§ Text extract
[Begin]

But what if I told you this isn’t just a relic of the past? While certainly not as common as it once was, dot matrix printer paper, and the technology it serves, hasn’t vanished completely. Its story is a fascinating journey from early communication tech to a dominant force in computing, its decline, and its surprising persistence in specific, vital roles. Let’s unfold the history of this unique paper and peek into what its future might hold.

The Dawn of Impact Printing

Printing technology has always been about making information permanent and shareable. Before the digital age, mechanical typewriters used impact – a hammer hitting an inked ribbon against paper – to create characters. This fundamental idea of impact was crucial for making multiple copies simultaneously using carbon paper.

The concept of forming characters not with a solid shape but with a pattern of dots emerged surprisingly early. One of the first examples was the Hellschreiber, invented by Rudolf Hell in Germany in the 1920s. This wasn’t a printer in the modern sense, but a facsimile-like device that transmitted text using a dot-based system. It showed that you could create readable characters by selectively marking points in a grid, or matrix.

[End]

§ Given problem 1
Say whether each statement agrees with the text on dot matrix printing, answering yes or no and quoting the deciding words of the text. (a) The Hellschreiber was invented in Germany in the 1920s. (b) The Hellschreiber was a printer in the modern sense. (c) Impact was crucial for making multiple copies at once with carbon paper.
§ Given problem 2
In the text on dot matrix printing, what did mechanical typewriters use to create characters?
§ Given problem 3
Reproduce word for word the part of the text on dot matrix printing that begins at the words "But what if" and stops after "future might hold.".

§ Data provided

[Begin]

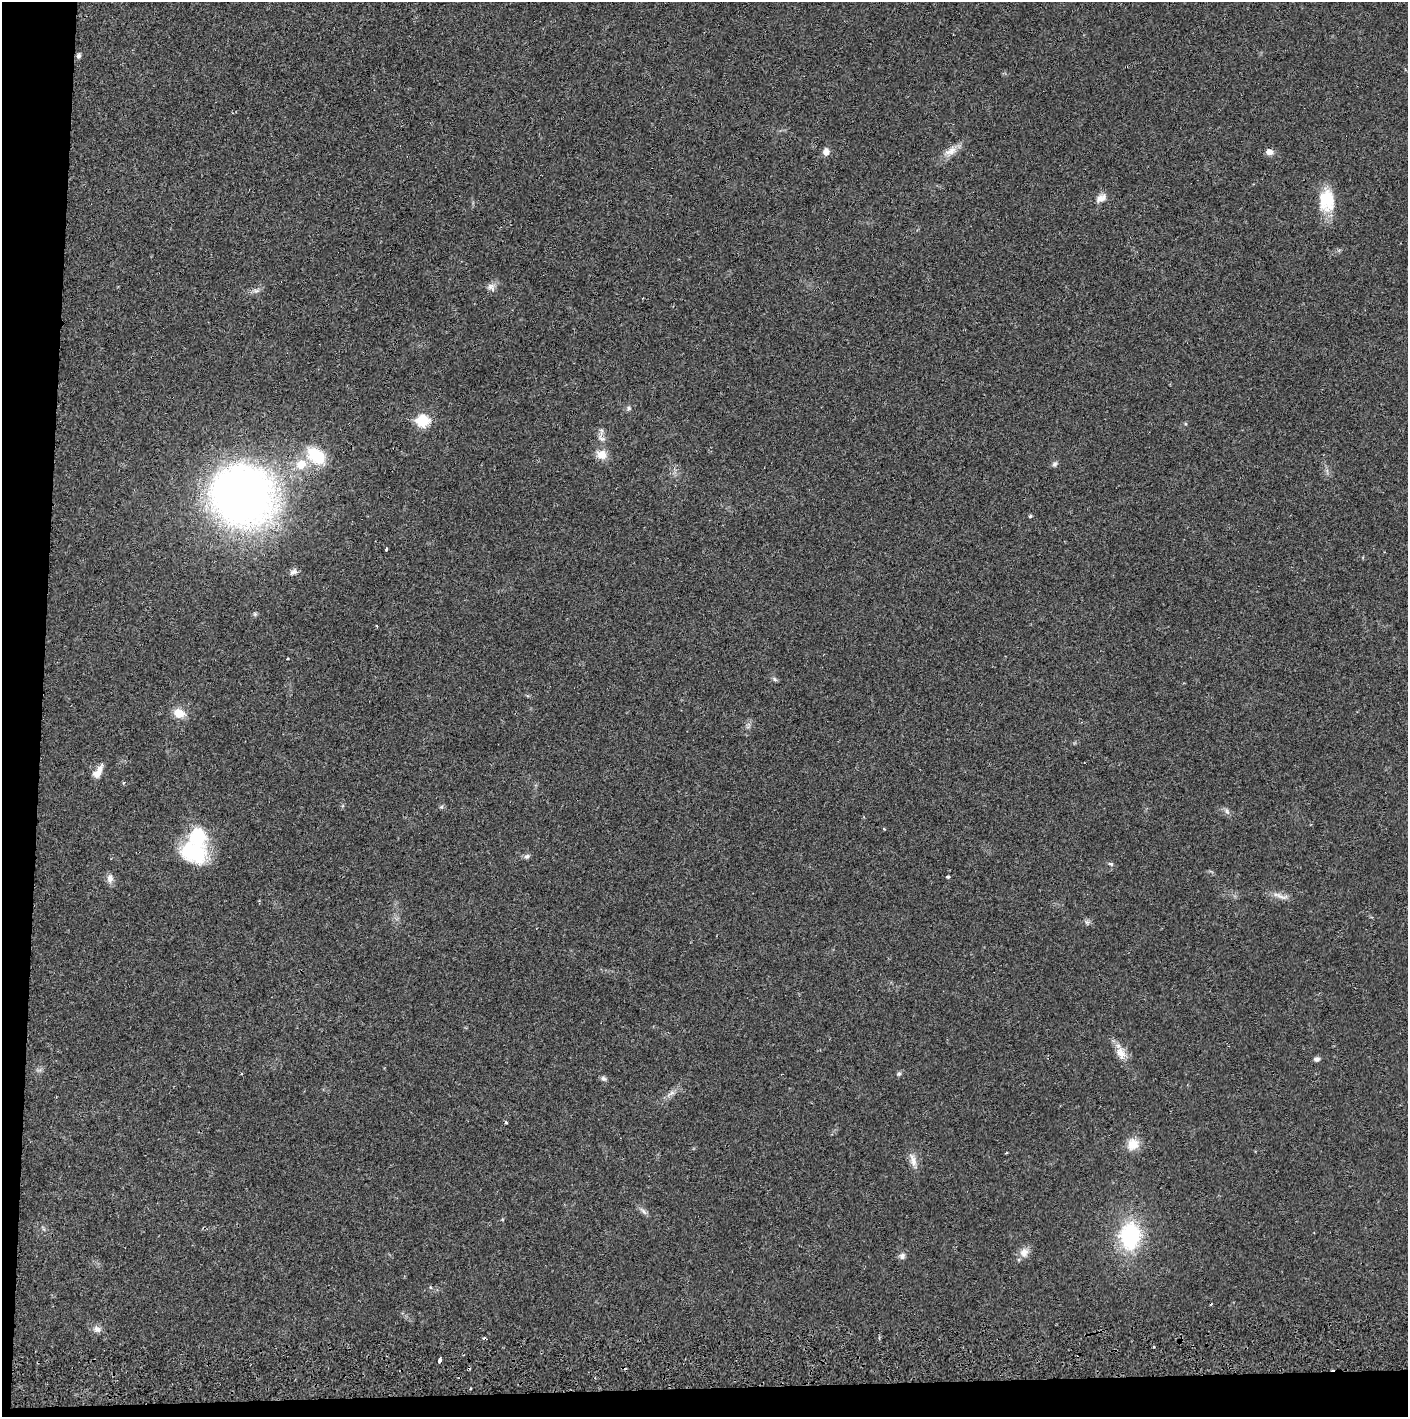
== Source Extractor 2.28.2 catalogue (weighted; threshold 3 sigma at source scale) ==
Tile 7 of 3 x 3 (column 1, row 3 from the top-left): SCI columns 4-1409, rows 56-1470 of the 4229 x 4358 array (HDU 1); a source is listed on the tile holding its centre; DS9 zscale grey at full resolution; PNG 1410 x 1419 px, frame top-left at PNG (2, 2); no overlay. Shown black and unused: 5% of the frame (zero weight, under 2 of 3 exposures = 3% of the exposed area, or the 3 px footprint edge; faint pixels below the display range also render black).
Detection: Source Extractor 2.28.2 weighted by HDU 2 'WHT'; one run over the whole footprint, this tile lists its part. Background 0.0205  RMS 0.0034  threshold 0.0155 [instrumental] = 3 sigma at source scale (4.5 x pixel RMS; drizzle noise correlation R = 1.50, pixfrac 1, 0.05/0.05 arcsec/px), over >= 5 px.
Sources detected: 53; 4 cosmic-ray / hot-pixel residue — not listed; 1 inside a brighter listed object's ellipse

[End]

§ Correct response 1
(a) Yes: "invented by Rudolf Hell in Germany in the 1920s"
(b) No: "This wasn’t a printer in the modern sense"
(c) Yes: "This fundamental idea of impact was crucial for making multiple copies simultaneously using carbon paper."

§ Correct response 2
Impact: a hammer hitting an inked ribbon against paper.

§ Correct response 3
But what if I told you this isn’t just a relic of the past? While certainly not as common as it once was, dot matrix printer paper, and the technology it serves, hasn’t vanished completely. Its story is a fascinating journey from early communication tech to a dominant force in computing, its decline, and its surprising persistence in specific, vital roles. Let’s unfold the history of this unique paper and peek into what its future might hold.